Understanding the Use of Kalman Filters and Gyros in Aircraft Design

[aymank1985]

Hi,
I am starting a project that involve building a aircraft .
I am just not very clear about using kalman filters, gyros and Magnetometer.
From what I read , the kalman filter is used to filter the drift in gyros reading and combine it with the accelerometer reads .
In our project we will be using a gyros and magnetometer, will i still be able to use kalman filter with gyro only ?
Hope someone can clear this to me.

Thanks

 

[Antiphon]

You don't need any of that to build an airplane.

 

[aymank1985]

We are building a on board computer system for a satellite.

 

[Antiphon]

We are building a on board computer system for a satellite.

That sounds like a very interesting project. The good news is you don't need magnetometers in space.

How will your satellite get into orbit?

 

[aymank1985]

How is that ? We are planing to use the magnetometers will be used to detect the position of the satellite using the IGRF modeling .
The satellite won't be lunched in the space , but we will be simulated .

 

[D H]

Have you, or anyone on your project, taken the pretty much standard signals and systems (aka signals and systems, linear systems and signals, or some other variation) class? You need that before you can even start understanding a Kalman filter.

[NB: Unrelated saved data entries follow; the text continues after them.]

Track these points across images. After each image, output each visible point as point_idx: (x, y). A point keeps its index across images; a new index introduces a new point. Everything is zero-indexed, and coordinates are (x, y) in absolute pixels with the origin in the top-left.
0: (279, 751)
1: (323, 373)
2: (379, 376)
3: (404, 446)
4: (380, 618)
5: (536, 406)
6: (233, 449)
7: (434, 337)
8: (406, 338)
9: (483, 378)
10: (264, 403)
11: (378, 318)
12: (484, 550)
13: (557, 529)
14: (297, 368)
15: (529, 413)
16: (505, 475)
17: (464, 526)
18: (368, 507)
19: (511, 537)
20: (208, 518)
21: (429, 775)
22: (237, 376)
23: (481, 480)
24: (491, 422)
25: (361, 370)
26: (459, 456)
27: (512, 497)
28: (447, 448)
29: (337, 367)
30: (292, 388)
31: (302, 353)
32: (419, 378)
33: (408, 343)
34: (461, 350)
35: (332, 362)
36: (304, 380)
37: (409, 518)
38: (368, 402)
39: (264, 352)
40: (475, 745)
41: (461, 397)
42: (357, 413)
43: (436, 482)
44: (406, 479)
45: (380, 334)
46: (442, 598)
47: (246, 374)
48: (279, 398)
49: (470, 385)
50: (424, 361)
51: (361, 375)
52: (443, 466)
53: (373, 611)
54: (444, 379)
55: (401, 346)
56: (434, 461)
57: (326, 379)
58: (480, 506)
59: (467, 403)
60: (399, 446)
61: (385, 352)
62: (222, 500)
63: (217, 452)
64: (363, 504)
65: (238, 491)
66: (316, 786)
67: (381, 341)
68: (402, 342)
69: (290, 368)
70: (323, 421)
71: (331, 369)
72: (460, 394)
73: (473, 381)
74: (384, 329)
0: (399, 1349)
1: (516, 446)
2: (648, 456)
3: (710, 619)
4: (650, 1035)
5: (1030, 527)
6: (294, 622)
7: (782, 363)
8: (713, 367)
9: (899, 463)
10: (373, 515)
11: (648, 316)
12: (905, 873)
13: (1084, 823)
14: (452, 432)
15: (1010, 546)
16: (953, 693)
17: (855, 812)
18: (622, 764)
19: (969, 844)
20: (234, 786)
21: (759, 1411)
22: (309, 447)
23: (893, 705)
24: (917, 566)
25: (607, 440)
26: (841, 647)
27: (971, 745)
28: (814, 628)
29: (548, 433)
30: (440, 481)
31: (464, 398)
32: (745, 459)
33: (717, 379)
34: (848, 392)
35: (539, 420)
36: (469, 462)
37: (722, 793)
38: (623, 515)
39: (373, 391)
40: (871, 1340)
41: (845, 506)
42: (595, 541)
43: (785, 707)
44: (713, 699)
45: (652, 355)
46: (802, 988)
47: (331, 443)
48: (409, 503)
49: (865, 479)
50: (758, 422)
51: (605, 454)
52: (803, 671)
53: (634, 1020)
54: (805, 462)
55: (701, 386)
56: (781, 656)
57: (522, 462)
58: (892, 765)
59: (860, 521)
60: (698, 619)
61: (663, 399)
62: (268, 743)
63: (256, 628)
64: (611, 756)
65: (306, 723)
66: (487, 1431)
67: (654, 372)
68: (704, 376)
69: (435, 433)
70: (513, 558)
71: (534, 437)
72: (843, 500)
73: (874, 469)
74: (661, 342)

There's nothing wrong with an attitude-only filter. The magnetometer will give a rather coarse and incomplete state update. Without it, you would be doing dead reckoning. The integrated attitude would drift (random walk) with respect to truth over time.

One problem with a magnetometer is that you need to know where you are to know what the reading means. How are you estimating your translational state?

 

[aymank1985]

Yes , I have done system and signals courses .
For the TS we will be using a c++ scripts that will take care of converting orbit elements to position and velocity vectors

 

[D H]

Some questions then. The answers will help me to help you.

1. Environment.
To what fidelity are you simulating the environment? Is gravity spherical or non-spherical? Do you have third body effects? Atmospheric effects? To what fidelity are you modeling the atmosphere, and atmospheric drag?

With regard to rotational influences, are you modeling gravity gradient torque or torque due to atmospheric drag? Magnetic influences on orientation (if any)? Since you have a magnetometer, you need to be simulating the magnetic environment as well. Modeling the Earth's upper atmosphere and magnetic field can vary from very simple to getting real hairy real fast.

2. Sensors and effectors.
To what fidelity are you simulating your sensors and effectors (assuming you have effectors)? Can they be misaligned (in your sim)? Is there some element of randomness to them?

3. State representation.
How are you representing orientation? Direction cosine matrices, Euler angles, quaternions, Rodrigues parameters, modified Rodrigues parameters?

4. Avionics.
What is your sampling rate? Your flight software rate? How accurate are your simulated sensors? What kind of avionics architecture does your simulated spacecraft have (and do you care)?

5. Yourself.
What grade level project is this? How long will you be working on this project? Do you have an advisor who is helping you out?

 

[aymank1985]

Well I think some of those questions I don't have answers to .
Basically we will be building a cage that can generate the same force around the Earth TIMES X ( This will increase the ability to use a magnetometer with a lower resolution and lower cost ) We will use HMC5883L .
I am just not sure if I have the pieces in the right order .
At T=0
1-I should use the SGP4 model with initial TLE , which will supply me with position and velocity vectors .
2-The position vector will be used to compete the IGRF model , which will supply the magnetic field in the ECEF .
3-The IGRF readings need to be converted to ECF then to body frame .
4-The readings from the magnetometer is obtained.
5-The two data are supplied to a EKF .

Please let me know if I have that in the right order , and if there is anything you wan to point out .

Thanks alot

Some questions then. The answers will help me to help you.

1. Environment.
To what fidelity are you simulating the environment? Is gravity spherical or non-spherical? Do you have third body effects? Atmospheric effects? To what fidelity are you modeling the atmosphere, and atmospheric drag?

With regard to rotational influences, are you modeling gravity gradient torque or torque due to atmospheric drag? Magnetic influences on orientation (if any)? Since you have a magnetometer, you need to be simulating the magnetic environment as well. Modeling the Earth's upper atmosphere and magnetic field can vary from very simple to getting real hairy real fast.

2. Sensors and effectors.
To what fidelity are you simulating your sensors and effectors (assuming you have effectors)? Can they be misaligned (in your sim)? Is there some element of randomness to them?

3. State representation.
How are you representing orientation? Direction cosine matrices, Euler angles, quaternions, Rodrigues parameters, modified Rodrigues parameters?

4. Avionics.
What is your sampling rate? Your flight software rate? How accurate are your simulated sensors? What kind of avionics architecture does your simulated spacecraft have (and do you care)?

5. Yourself.
What grade level project is this? How long will you be working on this project? Do you have an advisor who is helping you out?